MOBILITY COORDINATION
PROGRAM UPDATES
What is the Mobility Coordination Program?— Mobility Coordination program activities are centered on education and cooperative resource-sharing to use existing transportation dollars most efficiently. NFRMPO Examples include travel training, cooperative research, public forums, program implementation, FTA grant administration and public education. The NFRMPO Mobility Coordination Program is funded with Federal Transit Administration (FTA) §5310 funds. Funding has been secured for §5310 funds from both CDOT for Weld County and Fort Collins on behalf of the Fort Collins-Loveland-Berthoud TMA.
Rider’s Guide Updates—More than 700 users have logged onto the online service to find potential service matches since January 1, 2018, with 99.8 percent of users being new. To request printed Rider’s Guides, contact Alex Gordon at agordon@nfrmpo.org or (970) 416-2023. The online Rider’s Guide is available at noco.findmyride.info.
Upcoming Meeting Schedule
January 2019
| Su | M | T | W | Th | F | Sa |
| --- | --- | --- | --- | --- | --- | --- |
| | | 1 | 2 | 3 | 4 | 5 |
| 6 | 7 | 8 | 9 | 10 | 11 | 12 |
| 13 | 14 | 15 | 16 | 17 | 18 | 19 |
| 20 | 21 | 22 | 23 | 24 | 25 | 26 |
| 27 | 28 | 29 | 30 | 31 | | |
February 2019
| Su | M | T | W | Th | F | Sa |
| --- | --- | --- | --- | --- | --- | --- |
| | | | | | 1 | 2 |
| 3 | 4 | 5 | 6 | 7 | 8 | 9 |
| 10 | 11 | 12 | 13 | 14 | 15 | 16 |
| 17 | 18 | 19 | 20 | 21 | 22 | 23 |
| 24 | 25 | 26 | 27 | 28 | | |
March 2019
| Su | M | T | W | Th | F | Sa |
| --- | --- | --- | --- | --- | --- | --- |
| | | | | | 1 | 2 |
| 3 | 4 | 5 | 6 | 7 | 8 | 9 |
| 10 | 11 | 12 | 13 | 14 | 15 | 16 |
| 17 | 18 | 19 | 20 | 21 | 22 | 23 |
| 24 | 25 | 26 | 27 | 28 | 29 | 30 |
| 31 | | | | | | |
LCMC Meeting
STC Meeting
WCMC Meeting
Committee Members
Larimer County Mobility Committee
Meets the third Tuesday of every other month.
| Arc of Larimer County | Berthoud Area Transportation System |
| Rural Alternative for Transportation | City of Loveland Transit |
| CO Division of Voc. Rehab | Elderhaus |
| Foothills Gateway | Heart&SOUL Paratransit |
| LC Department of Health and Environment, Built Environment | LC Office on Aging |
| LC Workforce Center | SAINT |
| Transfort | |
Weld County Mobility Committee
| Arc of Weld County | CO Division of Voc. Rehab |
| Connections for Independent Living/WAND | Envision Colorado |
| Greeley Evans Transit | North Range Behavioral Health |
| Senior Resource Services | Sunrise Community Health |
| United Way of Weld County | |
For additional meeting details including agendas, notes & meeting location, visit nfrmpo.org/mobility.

**INSTRUCTIONS TO FOLLOW:** Wherever a line in the listing contains the word "Health", copy that line out.

**YOUR SOLUTION:**
| LC Department of Health and Environment, Built Environment | LC Office on Aging |
| Greeley Evans Transit | North Range Behavioral Health |
| Senior Resource Services | Sunrise Community Health |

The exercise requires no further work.